То, что он сумел добраться до дома в одном башмаке (второй герцог вышвырнул из окна вместе с одеждой), в манишке (единственной одежде, которую он сумел найти в темноте) и при остатках достоинства, явилось свидетельством крепости его духа и любви к риску. Этот вираж на поле боя подготовил его к стоическому противостоянию любым бесчисленным случайностям.
Опять же, Фальконбридж должен поблагодарить его за то, что он влез в окно к его невесте, поскольку это помешало ему жениться не на той женщине и привело к Женевьеве.
Йен был совершенно уверен, что герцог так и не понял, в чем заключалось его счастье.
Он не считался человеком великодушным – никто его не любил, за исключением, пожалуй, Женевьевы, зато его знали как человека, надолго запоминающего любое причиненное ему (с его точки зрения) зло и стремящегося сравнять счет, причем неважно, сколько на это потребуется времени. Женевьева пламенно убеждала Йена, что герцог не убивал свою первую жену, как утверждала популярная сплетня, и хотя ради Женевьевы тот сдержался и не вызвал Йена на дуэль, никогда ничего нельзя знать точно.
Тем случаем Йен не гордился. Знай он, что окажется связанным родственными отношениями с этим человеком, ни за что бы не полез на то дерево у окна леди Абигайль.
Все трое братьев Эверси встали и поклонились своему зятю, приветствуя его вежливо и весело, а когда все снова расселись, Колин приглашающим жестом подтолкнул к герцогу стоявший возле Чейза стул.
Йен метнул на него уничтожающий взгляд.
Колин с трудом подавил ухмылку.
Колин. Единственный (кроме Женевьевы), кто знал о том полуночном бегстве через окно спальни под дулом пистолета.
Герцог опустился на стул, и его плечи оказались в каком-то дюйме от Йена, едва не задев его.
Йен весь сжался.
Как по волшебству, рядом со столиком появилась Полли.
– Попробуйте темное, Фальконбридж, – посоветовал Чейз.
Чейз утверждал, что ему по-настоящему нравится этот человек. Но Чейзу нравилось многое, что Йен находил сомнительным, в частности, гусиная печенка, а от марионеток у него и вовсе мурашки по коже бегали. Может, он и герой войны, но вряд ли стоит считать его суждения неоспоримыми.
Полли пошла выполнять заказ его светлости.
– Что привело вас в наш скромный паб? – спросил Колин.

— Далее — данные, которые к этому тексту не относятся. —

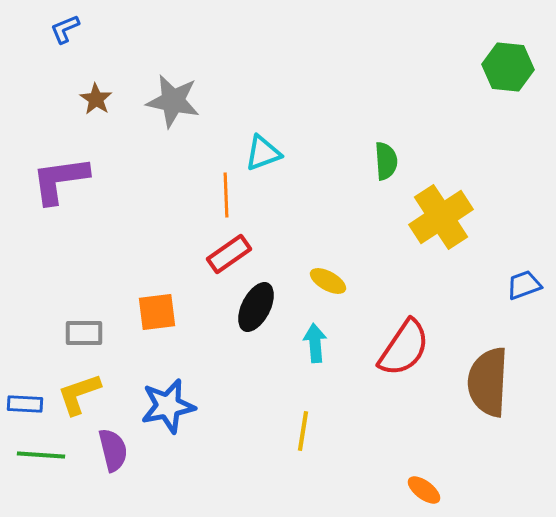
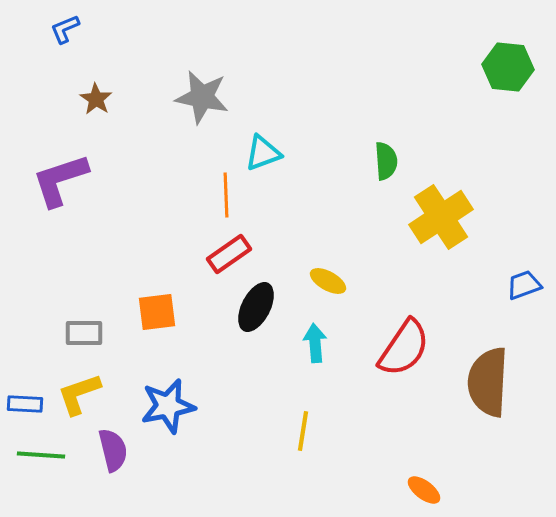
gray star: moved 29 px right, 4 px up
purple L-shape: rotated 10 degrees counterclockwise
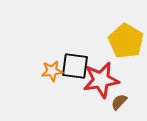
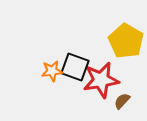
black square: moved 1 px down; rotated 12 degrees clockwise
brown semicircle: moved 3 px right, 1 px up
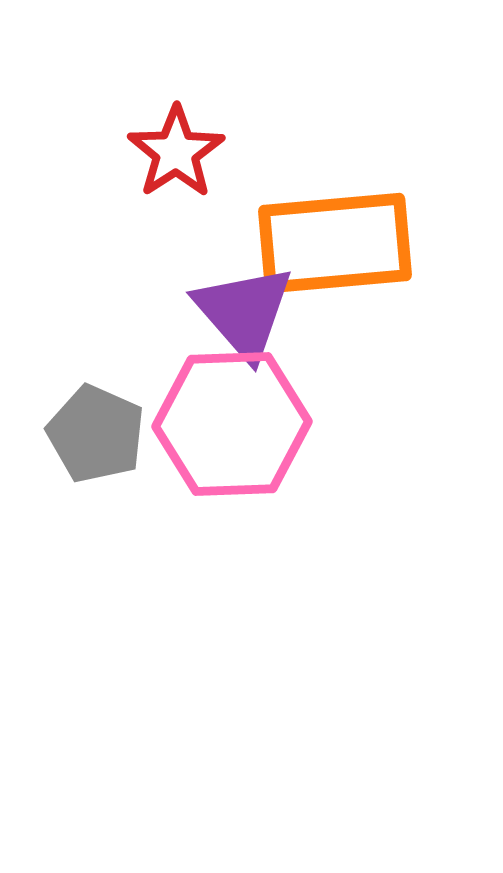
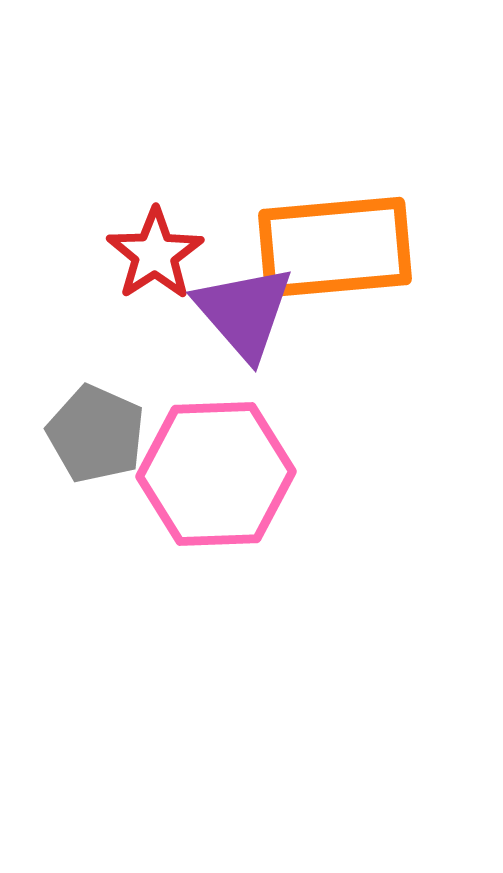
red star: moved 21 px left, 102 px down
orange rectangle: moved 4 px down
pink hexagon: moved 16 px left, 50 px down
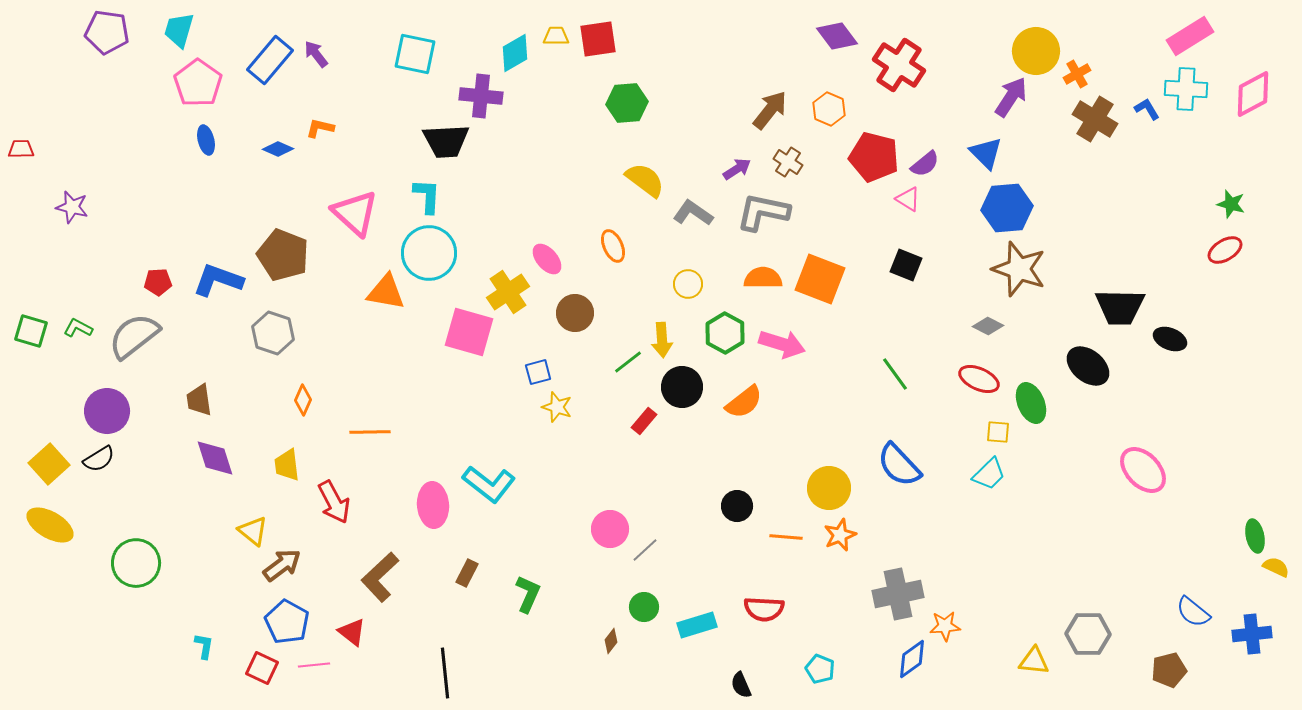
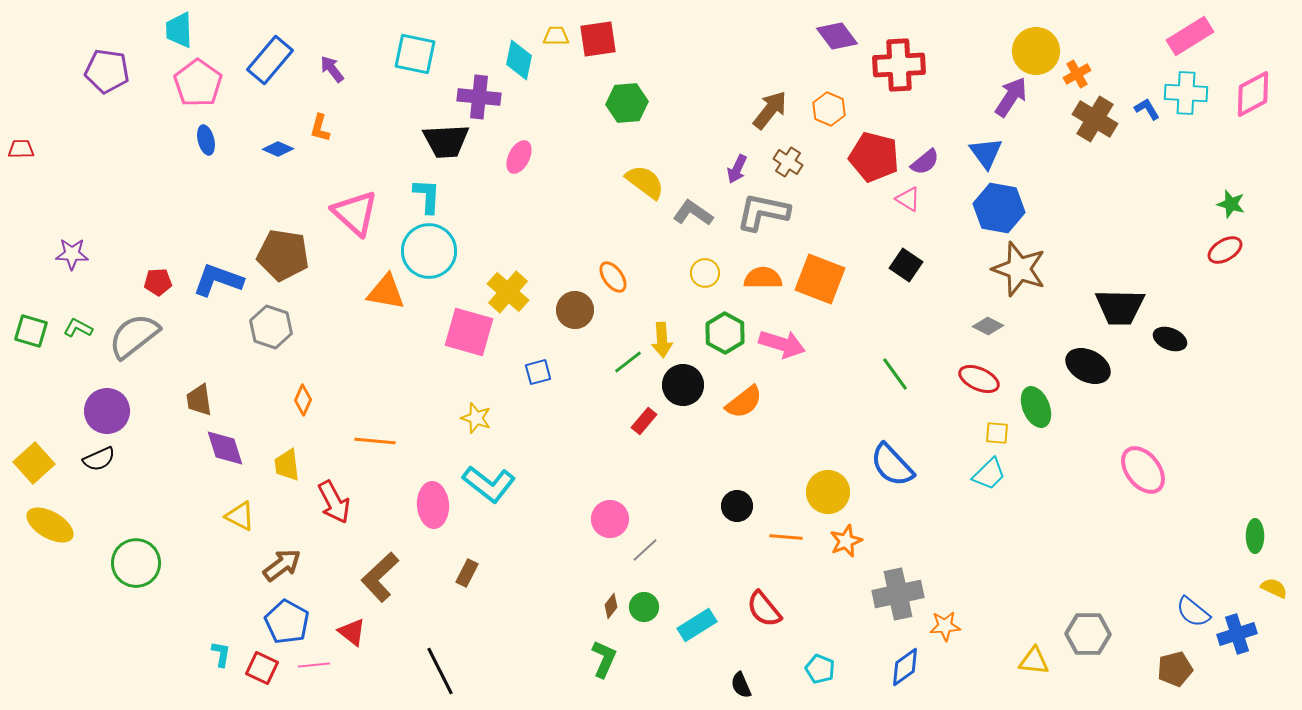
cyan trapezoid at (179, 30): rotated 18 degrees counterclockwise
purple pentagon at (107, 32): moved 39 px down
cyan diamond at (515, 53): moved 4 px right, 7 px down; rotated 48 degrees counterclockwise
purple arrow at (316, 54): moved 16 px right, 15 px down
red cross at (899, 65): rotated 36 degrees counterclockwise
cyan cross at (1186, 89): moved 4 px down
purple cross at (481, 96): moved 2 px left, 1 px down
orange L-shape at (320, 128): rotated 88 degrees counterclockwise
blue triangle at (986, 153): rotated 9 degrees clockwise
purple semicircle at (925, 164): moved 2 px up
purple arrow at (737, 169): rotated 148 degrees clockwise
yellow semicircle at (645, 180): moved 2 px down
purple star at (72, 207): moved 47 px down; rotated 12 degrees counterclockwise
blue hexagon at (1007, 208): moved 8 px left; rotated 15 degrees clockwise
orange ellipse at (613, 246): moved 31 px down; rotated 12 degrees counterclockwise
cyan circle at (429, 253): moved 2 px up
brown pentagon at (283, 255): rotated 12 degrees counterclockwise
pink ellipse at (547, 259): moved 28 px left, 102 px up; rotated 68 degrees clockwise
black square at (906, 265): rotated 12 degrees clockwise
yellow circle at (688, 284): moved 17 px right, 11 px up
yellow cross at (508, 292): rotated 15 degrees counterclockwise
brown circle at (575, 313): moved 3 px up
gray hexagon at (273, 333): moved 2 px left, 6 px up
black ellipse at (1088, 366): rotated 12 degrees counterclockwise
black circle at (682, 387): moved 1 px right, 2 px up
green ellipse at (1031, 403): moved 5 px right, 4 px down
yellow star at (557, 407): moved 81 px left, 11 px down
orange line at (370, 432): moved 5 px right, 9 px down; rotated 6 degrees clockwise
yellow square at (998, 432): moved 1 px left, 1 px down
purple diamond at (215, 458): moved 10 px right, 10 px up
black semicircle at (99, 459): rotated 8 degrees clockwise
yellow square at (49, 464): moved 15 px left, 1 px up
blue semicircle at (899, 465): moved 7 px left
pink ellipse at (1143, 470): rotated 6 degrees clockwise
yellow circle at (829, 488): moved 1 px left, 4 px down
pink circle at (610, 529): moved 10 px up
yellow triangle at (253, 531): moved 13 px left, 15 px up; rotated 12 degrees counterclockwise
orange star at (840, 535): moved 6 px right, 6 px down
green ellipse at (1255, 536): rotated 12 degrees clockwise
yellow semicircle at (1276, 567): moved 2 px left, 21 px down
green L-shape at (528, 594): moved 76 px right, 65 px down
red semicircle at (764, 609): rotated 48 degrees clockwise
cyan rectangle at (697, 625): rotated 15 degrees counterclockwise
blue cross at (1252, 634): moved 15 px left; rotated 12 degrees counterclockwise
brown diamond at (611, 641): moved 35 px up
cyan L-shape at (204, 646): moved 17 px right, 8 px down
blue diamond at (912, 659): moved 7 px left, 8 px down
brown pentagon at (1169, 670): moved 6 px right, 1 px up
black line at (445, 673): moved 5 px left, 2 px up; rotated 21 degrees counterclockwise
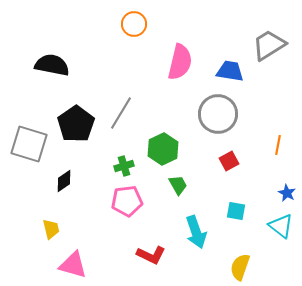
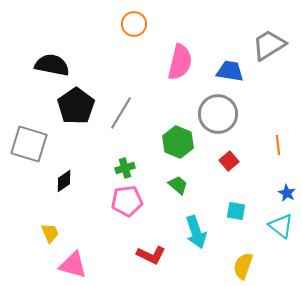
black pentagon: moved 18 px up
orange line: rotated 18 degrees counterclockwise
green hexagon: moved 15 px right, 7 px up; rotated 12 degrees counterclockwise
red square: rotated 12 degrees counterclockwise
green cross: moved 1 px right, 2 px down
green trapezoid: rotated 20 degrees counterclockwise
yellow trapezoid: moved 1 px left, 4 px down; rotated 10 degrees counterclockwise
yellow semicircle: moved 3 px right, 1 px up
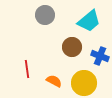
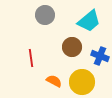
red line: moved 4 px right, 11 px up
yellow circle: moved 2 px left, 1 px up
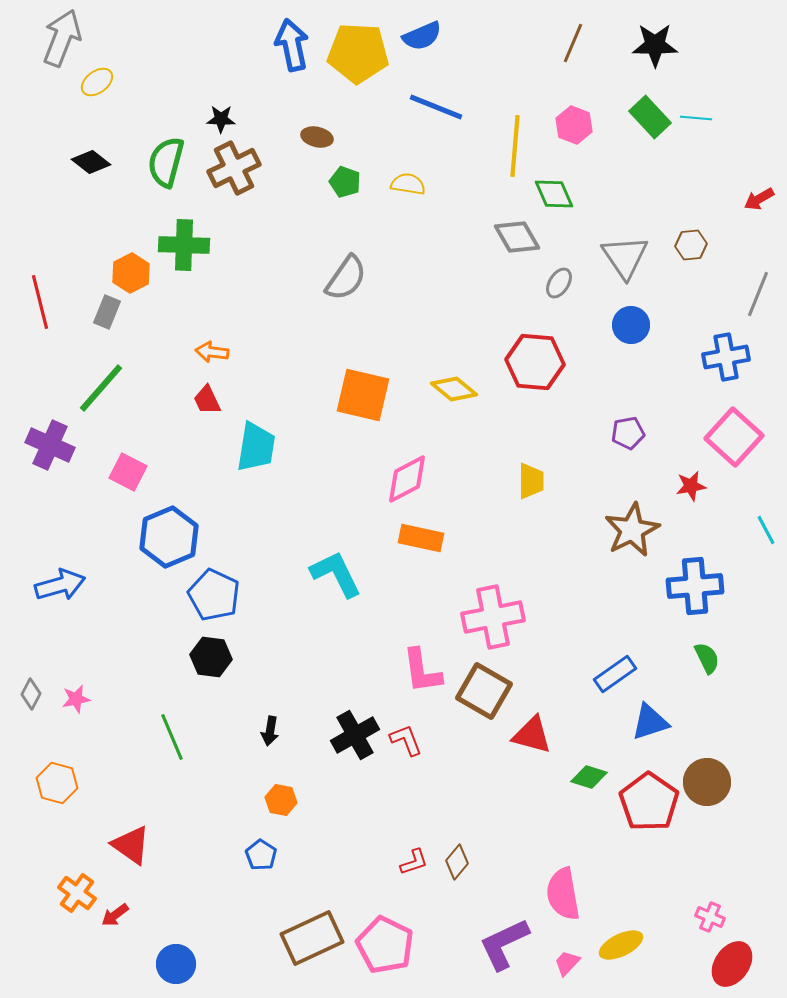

– Вышел прогуляться, заметил «Свинью и свисток» и воспользовался случаем увидеть своих шуринов в их среде обитания.
Все вежливо посмеялись, как бы соглашаясь с тем, что это была шутка.
– Чейза повысили, – сообщил герцогу Йен.
– Мои поздравления, капитан Эверси, – отозвался герцог. – Поднимаемся по служебной лестнице, вот как? Целимся на губернаторство?
– Не думаю, что моей жене понравится жить в Индии, но это не исключено.
– Сомневаюсь, что в Индии есть марионетки, так что это совершенно безопасно, – заметил Йен, и Чейз пнул его под столом ногой.
Герцог то ли не услышал этого заключения, то ли предпочел его проигнорировать.
– Йену тоже предложили повышение, – сказал Чейз. – Вы знаете, что он в звании капитана, Фальконбридж?